◆ TO-DO ITEM ◆
Reproduce the data that follows character for character, but omit its pictures.

(Saved entries)
Start of Block

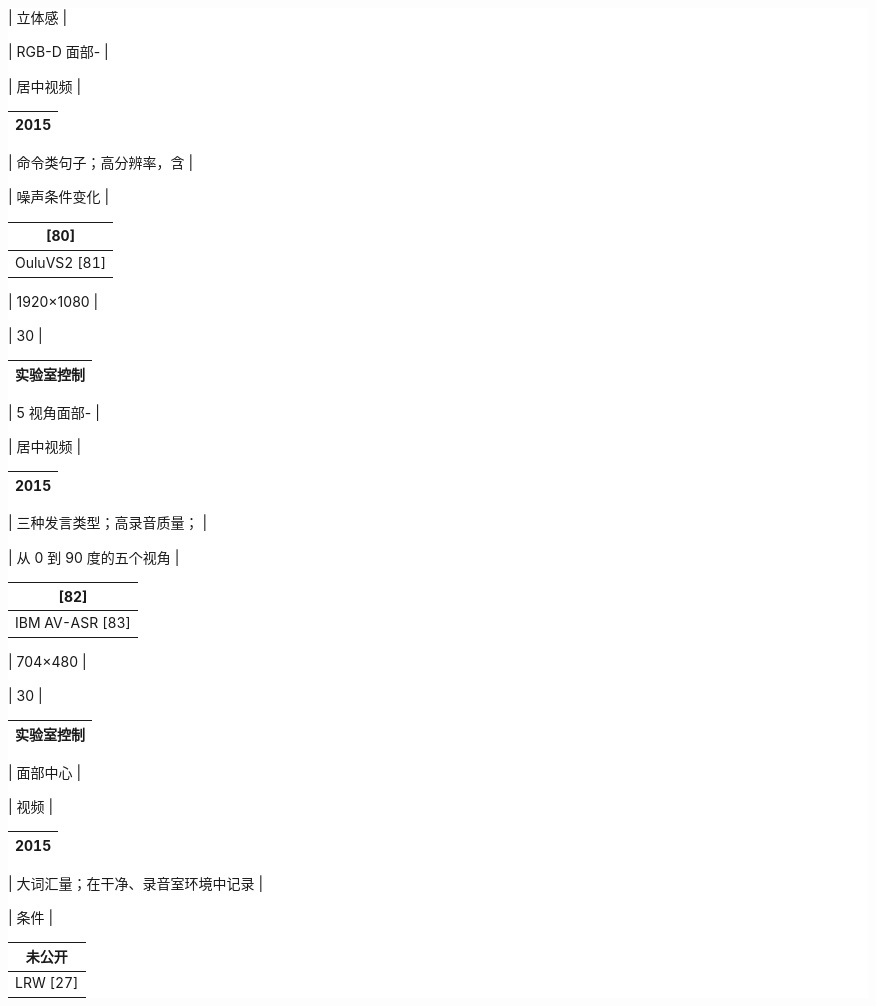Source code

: &#124; 立体感 &#124;

&#124; RGB-D 面部- &#124;

&#124; 居中视频 &#124;

| 2015 |
| --- |

&#124; 命令类句子；高分辨率，含 &#124;

&#124; 噪声条件变化 &#124;

| [80] |
| --- |
| OuluVS2 [81] | $\sim$2 | 不适用 | 2120 | 53 |

&#124; 1920×1080 &#124;

&#124; 30 &#124;

| 实验室控制 |
| --- |

&#124; 5 视角面部- &#124;

&#124; 居中视频 &#124;

| 2015 |
| --- |

&#124; 三种发言类型；高录音质量； &#124;

&#124; 从 0 到 90 度的五个视角 &#124;

| [82] |
| --- |
| IBM AV-ASR [83] | $\sim$40 | $\sim$10.4k | 不适用 | 262 |

&#124; 704×480 &#124;

&#124; 30 &#124;

| 实验室控制 |
| --- |

&#124; 面部中心 &#124;

&#124; 视频 &#124;

| 2015 |
| --- |

&#124; 大词汇量；在干净、录音室环境中记录 &#124;

&#124; 条件 &#124;

| 未公开 |
| --- |
| LRW [27] | $\sim$111 | 500 | $\sim$539K | 1k+ |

End of Block

◆ SOLUTION TO THIS EXERCISE ◆
Source code

: &#124; 立体感 &#124;

&#124; RGB-D 面部- &#124;

&#124; 居中视频 &#124;

| 2015 |
| --- |

&#124; 命令类句子；高分辨率，含 &#124;

&#124; 噪声条件变化 &#124;

| [80] |
| --- |
| OuluVS2 [81] | $\sim$2 | 不适用 | 2120 | 53 |

&#124; 1920×1080 &#124;

&#124; 30 &#124;

| 实验室控制 |
| --- |

&#124; 5 视角面部- &#124;

&#124; 居中视频 &#124;

| 2015 |
| --- |

&#124; 三种发言类型；高录音质量； &#124;

&#124; 从 0 到 90 度的五个视角 &#124;

| [82] |
| --- |
| IBM AV-ASR [83] | $\sim$40 | $\sim$10.4k | 不适用 | 262 |

&#124; 704×480 &#124;

&#124; 30 &#124;

| 实验室控制 |
| --- |

&#124; 面部中心 &#124;

&#124; 视频 &#124;

| 2015 |
| --- |

&#124; 大词汇量；在干净、录音室环境中记录 &#124;

&#124; 条件 &#124;

| 未公开 |
| --- |
| LRW [27] | $\sim$111 | 500 | $\sim$539K | 1k+ |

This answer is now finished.